_Excerpted text_.
_ _ _ _ _ _ _

Looking at the first six months of 2014's launch schedule for spacecraft visiting the ISS we have:

  • Jan 8 - Orbital Cygnus - Node 2 zenith CBM
  • Feb 5 - Progress - Russian segment port
  • Feb 22 - SpaceX Dragon - Node 2 zenith CBM
  • Mar 25 - Soyuz - Russian segment
  • Apr 9 - Progress - Russian segment port
  • May 1 - Orbital Cygnus - Node 2 zenith CBM
  • May 28 - Soyuz - Russian segment
  • Jun 6 - SpaceX Dragon - Node 2 zenith CBM
  • Jun 17 - ESA ATV - Russian segment (aft Zvezda port)
  • Jul 1 - JAXA HTV - Node 2 zenith CBM Jul 24 - Soyuz - Russian segment

That is a fair bit of traffic. (Now to be fair, these are probably the last ATV missions, and who knows how long JAXA will keep up the HTV flying, it is so expensive).

We know the Russian segment uses an automated docking system (Kurs) and the ATV buys Kurs from the Russians for the ATV.

Yet someone still has to be on hand in case a manual override is required.

_ _ _ _ _ _ _

_What you will do_.
1. In the ISS traffic passage, condense the paragraph beginning "That is a fair bit of traffic" into one shorter sentence that keeps its main facts.
2. Reproduce the part of the ISS traffic passage that opens with the words containing "Looking at the" and closes with "is so expensive).".

_ _ _ _ _ _ _

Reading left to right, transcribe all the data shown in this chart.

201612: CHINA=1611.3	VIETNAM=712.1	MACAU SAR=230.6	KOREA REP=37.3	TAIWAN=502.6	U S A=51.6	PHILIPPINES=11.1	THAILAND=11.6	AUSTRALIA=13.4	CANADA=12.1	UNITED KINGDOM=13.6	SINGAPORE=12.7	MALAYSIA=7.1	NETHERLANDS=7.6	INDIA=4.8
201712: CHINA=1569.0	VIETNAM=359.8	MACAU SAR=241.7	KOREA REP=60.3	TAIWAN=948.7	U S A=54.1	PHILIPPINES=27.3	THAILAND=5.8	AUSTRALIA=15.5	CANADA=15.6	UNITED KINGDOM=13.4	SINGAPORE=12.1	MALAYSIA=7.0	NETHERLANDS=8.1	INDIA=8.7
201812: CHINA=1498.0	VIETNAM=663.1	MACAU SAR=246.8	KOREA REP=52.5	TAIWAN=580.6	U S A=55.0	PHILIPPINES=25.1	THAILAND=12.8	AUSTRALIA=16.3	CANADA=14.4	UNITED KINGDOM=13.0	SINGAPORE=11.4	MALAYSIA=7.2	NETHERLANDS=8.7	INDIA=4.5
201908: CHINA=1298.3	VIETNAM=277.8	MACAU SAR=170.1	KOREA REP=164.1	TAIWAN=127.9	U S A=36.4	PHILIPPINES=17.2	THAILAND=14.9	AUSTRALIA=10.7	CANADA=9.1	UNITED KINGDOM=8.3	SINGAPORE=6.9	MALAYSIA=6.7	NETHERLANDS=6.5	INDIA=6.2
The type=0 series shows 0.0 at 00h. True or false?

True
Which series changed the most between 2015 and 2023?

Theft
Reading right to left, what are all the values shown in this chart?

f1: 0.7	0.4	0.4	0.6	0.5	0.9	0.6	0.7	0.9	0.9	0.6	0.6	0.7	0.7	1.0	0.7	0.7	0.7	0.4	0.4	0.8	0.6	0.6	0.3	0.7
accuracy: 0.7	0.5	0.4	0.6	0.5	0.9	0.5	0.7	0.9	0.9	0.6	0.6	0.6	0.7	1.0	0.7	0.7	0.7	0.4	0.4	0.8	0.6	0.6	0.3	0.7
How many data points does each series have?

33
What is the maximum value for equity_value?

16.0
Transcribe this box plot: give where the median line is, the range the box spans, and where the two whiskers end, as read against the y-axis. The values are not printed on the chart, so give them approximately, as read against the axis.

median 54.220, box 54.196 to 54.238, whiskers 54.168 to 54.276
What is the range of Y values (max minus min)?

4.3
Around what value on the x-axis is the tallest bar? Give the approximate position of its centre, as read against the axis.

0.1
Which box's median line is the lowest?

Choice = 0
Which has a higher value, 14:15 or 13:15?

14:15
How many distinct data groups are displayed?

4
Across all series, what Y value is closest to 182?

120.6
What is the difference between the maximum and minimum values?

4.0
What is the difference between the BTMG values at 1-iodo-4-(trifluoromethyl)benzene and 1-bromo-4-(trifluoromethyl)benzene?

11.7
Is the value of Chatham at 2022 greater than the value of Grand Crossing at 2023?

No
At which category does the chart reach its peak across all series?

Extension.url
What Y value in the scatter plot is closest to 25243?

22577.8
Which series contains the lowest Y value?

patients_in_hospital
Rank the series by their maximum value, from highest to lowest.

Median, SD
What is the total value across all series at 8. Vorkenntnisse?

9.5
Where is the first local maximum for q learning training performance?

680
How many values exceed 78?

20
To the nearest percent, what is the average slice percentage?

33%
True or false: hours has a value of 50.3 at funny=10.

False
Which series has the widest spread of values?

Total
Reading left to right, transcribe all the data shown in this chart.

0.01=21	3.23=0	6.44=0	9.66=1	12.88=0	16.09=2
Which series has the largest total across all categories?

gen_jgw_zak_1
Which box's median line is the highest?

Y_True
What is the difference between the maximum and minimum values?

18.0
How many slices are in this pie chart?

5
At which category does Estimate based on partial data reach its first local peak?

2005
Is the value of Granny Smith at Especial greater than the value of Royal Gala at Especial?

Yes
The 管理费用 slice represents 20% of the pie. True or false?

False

_ _ _ _ _ _ _

_Answers by item_.
1. The traffic is heavy, although these are probably the last ATV missions, and because the HTV is so expensive, no one knows how long JAXA will keep flying it.

2.
Looking at the first six months of 2014's launch schedule for spacecraft visiting the ISS we have:

  • Jan 8 - Orbital Cygnus - Node 2 zenith CBM
  • Feb 5 - Progress - Russian segment port
  • Feb 22 - SpaceX Dragon - Node 2 zenith CBM
  • Mar 25 - Soyuz - Russian segment
  • Apr 9 - Progress - Russian segment port
  • May 1 - Orbital Cygnus - Node 2 zenith CBM
  • May 28 - Soyuz - Russian segment
  • Jun 6 - SpaceX Dragon - Node 2 zenith CBM
  • Jun 17 - ESA ATV - Russian segment (aft Zvezda port)
  • Jul 1 - JAXA HTV - Node 2 zenith CBM Jul 24 - Soyuz - Russian segment

That is a fair bit of traffic. (Now to be fair, these are probably the last ATV missions, and who knows how long JAXA will keep up the HTV flying, it is so expensive).